STRM (Systematic Trading Research Methods) is an an alternative asset manager with a particular expertise in the management of quantitative, model driven futures strategies along with research and development. The systematic trading program only invests in highly liquid exchange listed products and markets such as G7 Interest Rates futures, G7 Currency futures, US stock index futures and commodities. Program strategies do not go with or against the market consensus, but remain independent from the general market. STRM believes strongly that human behavior, as is it relates to market movements, when observed over various time horizons is quantifiable and only those who can effectively blend the human and systematic components of trading have a clear competitive advantage.
STRM blends the experience and expertise of its Principles to employ a diverse portfolio of trading systems designed to locate and profitably exploit short-term inefficiencies that exist in certain markets and at certain times.

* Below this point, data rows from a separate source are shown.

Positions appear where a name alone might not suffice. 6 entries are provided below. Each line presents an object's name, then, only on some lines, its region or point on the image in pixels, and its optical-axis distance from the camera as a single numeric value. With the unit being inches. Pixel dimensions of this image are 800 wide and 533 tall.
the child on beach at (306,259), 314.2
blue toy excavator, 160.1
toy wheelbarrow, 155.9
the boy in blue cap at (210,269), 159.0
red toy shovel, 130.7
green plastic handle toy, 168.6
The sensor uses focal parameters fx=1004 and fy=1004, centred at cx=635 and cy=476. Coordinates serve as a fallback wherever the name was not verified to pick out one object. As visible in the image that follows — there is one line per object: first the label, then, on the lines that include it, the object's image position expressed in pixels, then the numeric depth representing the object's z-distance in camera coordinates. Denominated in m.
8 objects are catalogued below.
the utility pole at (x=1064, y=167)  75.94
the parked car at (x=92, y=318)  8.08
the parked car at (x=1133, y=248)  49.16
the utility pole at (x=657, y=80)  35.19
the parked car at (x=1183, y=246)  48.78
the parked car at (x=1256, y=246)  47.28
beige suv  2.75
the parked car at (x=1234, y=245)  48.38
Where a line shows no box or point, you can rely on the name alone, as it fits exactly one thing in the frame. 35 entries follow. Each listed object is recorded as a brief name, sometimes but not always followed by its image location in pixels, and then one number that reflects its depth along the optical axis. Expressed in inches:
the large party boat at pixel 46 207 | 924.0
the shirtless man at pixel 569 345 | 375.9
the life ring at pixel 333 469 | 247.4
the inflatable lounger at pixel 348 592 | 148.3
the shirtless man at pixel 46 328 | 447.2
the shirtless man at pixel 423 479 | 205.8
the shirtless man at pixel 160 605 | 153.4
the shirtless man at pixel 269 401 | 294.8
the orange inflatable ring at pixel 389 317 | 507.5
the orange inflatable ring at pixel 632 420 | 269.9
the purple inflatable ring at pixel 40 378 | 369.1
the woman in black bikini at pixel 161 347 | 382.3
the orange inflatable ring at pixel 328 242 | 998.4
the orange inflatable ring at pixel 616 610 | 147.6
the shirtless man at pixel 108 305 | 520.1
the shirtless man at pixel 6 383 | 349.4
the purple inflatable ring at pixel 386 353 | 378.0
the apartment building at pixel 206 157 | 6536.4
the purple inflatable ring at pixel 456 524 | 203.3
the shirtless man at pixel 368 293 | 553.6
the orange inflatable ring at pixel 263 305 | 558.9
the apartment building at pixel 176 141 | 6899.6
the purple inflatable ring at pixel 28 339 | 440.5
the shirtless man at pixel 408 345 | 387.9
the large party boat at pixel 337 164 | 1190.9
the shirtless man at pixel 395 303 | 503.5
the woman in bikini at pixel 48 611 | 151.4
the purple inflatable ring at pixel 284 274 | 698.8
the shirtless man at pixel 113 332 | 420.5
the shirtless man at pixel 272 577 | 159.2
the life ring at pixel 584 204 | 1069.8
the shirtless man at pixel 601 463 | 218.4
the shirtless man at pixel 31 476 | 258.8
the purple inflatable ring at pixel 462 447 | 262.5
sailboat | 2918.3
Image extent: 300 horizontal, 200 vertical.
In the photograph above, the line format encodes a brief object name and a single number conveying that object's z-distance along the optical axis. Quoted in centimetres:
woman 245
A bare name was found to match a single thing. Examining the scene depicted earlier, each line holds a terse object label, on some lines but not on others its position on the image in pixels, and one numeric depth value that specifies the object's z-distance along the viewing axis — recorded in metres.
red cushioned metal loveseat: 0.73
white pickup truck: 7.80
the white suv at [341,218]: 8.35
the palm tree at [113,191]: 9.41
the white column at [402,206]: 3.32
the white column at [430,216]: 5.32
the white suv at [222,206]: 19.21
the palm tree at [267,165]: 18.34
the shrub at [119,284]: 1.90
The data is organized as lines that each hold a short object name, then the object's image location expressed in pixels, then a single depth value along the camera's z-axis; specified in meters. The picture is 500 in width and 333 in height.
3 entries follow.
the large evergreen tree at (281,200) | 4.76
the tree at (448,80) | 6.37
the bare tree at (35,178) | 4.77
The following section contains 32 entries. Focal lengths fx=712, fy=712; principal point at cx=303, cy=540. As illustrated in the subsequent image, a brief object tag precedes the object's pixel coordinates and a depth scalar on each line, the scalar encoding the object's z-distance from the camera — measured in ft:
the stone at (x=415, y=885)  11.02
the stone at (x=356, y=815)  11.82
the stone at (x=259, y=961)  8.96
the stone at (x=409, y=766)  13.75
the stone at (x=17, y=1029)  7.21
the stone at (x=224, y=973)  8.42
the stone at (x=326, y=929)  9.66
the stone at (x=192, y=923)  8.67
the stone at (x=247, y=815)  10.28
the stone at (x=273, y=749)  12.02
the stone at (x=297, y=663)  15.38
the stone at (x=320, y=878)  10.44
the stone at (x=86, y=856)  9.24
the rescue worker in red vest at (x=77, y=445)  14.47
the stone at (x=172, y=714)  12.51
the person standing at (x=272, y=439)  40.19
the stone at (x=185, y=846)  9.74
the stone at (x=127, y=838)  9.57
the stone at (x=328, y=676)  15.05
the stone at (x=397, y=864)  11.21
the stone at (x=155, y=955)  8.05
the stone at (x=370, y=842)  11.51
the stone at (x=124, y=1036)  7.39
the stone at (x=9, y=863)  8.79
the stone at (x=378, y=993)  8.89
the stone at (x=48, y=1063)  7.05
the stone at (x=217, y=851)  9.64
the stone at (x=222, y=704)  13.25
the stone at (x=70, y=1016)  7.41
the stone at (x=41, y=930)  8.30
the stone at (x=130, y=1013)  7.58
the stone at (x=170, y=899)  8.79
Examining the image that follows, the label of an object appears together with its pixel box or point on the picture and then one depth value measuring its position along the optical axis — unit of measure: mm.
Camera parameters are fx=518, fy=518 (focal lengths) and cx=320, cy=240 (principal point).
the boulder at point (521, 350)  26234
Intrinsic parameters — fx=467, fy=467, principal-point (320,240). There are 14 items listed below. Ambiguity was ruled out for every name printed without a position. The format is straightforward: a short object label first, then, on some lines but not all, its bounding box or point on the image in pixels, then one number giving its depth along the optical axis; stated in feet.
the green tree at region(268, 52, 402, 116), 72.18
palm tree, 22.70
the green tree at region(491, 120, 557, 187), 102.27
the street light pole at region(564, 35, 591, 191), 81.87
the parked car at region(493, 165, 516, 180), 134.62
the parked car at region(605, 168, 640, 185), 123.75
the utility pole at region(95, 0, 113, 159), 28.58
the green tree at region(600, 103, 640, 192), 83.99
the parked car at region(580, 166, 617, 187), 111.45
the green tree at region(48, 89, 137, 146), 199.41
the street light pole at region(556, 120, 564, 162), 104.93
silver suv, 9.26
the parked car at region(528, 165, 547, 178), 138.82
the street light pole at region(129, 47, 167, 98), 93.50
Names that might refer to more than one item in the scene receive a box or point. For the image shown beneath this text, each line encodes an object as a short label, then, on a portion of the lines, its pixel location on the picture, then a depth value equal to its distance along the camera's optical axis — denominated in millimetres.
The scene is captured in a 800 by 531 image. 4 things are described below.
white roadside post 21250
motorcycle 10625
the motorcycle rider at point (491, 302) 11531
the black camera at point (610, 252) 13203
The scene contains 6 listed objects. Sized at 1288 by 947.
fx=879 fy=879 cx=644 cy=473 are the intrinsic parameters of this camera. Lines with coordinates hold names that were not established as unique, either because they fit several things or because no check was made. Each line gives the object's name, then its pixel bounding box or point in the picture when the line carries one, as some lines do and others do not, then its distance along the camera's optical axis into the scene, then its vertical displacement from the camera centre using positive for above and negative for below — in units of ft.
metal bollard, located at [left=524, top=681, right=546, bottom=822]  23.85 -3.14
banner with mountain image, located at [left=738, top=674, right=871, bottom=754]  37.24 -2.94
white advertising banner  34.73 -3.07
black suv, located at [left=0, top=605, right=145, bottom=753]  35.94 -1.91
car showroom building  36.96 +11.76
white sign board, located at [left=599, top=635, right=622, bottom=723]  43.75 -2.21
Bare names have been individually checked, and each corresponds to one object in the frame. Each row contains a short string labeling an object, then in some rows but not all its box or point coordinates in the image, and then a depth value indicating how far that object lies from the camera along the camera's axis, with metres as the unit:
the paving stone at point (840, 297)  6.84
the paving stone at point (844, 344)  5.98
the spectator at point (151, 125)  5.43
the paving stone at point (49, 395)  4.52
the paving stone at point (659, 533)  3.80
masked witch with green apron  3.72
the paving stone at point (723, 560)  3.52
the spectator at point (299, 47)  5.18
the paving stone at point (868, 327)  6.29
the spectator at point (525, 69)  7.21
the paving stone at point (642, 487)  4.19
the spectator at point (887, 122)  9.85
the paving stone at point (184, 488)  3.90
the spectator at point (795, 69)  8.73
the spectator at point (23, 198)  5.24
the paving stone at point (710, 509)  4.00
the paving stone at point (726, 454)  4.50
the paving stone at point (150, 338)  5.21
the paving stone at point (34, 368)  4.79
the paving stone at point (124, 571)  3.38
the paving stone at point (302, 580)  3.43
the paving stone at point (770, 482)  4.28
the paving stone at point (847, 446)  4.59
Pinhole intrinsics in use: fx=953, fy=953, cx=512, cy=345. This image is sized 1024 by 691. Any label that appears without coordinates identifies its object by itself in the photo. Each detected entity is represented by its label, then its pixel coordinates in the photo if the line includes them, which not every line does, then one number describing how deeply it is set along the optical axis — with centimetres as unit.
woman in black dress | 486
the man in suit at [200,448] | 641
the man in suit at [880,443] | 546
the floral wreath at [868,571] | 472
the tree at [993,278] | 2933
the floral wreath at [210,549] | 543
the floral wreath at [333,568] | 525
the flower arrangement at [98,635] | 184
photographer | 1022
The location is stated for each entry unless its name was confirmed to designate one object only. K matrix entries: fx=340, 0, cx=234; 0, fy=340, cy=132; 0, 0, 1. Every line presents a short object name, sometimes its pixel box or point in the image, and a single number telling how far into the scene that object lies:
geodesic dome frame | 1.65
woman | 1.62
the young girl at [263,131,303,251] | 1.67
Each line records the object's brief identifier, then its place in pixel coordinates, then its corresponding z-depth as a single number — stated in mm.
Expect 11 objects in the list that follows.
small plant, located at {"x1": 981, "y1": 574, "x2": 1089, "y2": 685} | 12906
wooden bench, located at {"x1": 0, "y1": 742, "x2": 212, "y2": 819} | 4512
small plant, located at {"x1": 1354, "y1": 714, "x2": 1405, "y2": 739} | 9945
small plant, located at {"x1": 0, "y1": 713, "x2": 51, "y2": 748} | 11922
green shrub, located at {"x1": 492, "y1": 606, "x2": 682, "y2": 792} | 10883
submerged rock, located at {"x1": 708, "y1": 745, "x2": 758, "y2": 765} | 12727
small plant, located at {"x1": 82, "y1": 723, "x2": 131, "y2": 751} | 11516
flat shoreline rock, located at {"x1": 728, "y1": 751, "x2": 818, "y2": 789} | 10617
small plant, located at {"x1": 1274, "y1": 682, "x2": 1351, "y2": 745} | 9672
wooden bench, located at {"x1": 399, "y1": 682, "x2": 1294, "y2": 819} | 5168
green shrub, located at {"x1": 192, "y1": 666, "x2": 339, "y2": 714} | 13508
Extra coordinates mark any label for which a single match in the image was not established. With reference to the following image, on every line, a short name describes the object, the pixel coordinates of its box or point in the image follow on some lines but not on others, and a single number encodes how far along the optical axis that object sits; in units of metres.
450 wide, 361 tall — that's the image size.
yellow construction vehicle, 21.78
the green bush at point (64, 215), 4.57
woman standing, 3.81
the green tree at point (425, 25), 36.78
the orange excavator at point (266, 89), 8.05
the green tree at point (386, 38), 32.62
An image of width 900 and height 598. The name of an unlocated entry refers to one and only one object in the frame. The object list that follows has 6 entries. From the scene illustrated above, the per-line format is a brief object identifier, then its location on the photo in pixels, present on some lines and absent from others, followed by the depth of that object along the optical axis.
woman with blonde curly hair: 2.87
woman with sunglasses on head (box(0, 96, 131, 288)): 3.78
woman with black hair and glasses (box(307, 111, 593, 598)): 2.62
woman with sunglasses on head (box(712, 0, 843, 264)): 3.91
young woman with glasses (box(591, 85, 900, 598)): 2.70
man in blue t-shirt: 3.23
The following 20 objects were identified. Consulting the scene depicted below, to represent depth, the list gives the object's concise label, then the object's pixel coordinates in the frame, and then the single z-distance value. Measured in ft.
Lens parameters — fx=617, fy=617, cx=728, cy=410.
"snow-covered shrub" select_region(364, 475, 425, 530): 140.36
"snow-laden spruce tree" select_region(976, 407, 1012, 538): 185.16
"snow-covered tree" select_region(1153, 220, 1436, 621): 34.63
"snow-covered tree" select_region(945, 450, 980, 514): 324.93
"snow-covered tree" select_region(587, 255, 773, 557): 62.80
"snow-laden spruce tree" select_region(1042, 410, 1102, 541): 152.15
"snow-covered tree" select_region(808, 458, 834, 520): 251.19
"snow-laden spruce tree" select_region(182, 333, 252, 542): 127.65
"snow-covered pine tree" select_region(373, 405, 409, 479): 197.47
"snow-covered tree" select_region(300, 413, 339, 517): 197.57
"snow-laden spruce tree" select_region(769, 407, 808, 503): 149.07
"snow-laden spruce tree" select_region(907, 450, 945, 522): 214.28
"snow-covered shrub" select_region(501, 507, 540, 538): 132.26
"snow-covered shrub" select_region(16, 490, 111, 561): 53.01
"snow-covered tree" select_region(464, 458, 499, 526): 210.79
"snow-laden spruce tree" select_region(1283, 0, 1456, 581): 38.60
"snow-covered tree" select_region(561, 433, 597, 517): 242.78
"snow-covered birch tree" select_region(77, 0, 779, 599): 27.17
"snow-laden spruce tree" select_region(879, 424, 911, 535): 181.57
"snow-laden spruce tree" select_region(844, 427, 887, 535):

The STRM edge is largely derived from the systematic process in which models are conceived, tested and implemented. The fund's investment process always begins when repeating market behaviors are observed over time. Trading is not based solely on the existence of such patterns, but rather on the frequency and predictive characteristics of these moves over time. Once such patterns can reasonably be explained in light of market technicals, likely drivers and market sentiment, they will undergo the following process before being deemed acceptable to trade:
A models life cycle ALWAYS follows the same method of development: 1) Observation, discussion and explanation; 2) Written into code; 3) Rigorously back tested without optimization. We believe it is crucial for any potential stand alone model to show strong performance results without optimization thus avoiding all curve fitting risk; 4) Size and risk determination; 5) Input Optimization;
6) Walk Forward Testing of optimized inputs. Out-of-sample data must be >85% profitable during this phase of testing to be considered for further development.
7) Models are run in real-time within a parallel portfolio for an extended period of time; 8) Correlation comparison to existing models in portfolio; and 9) Live Trading.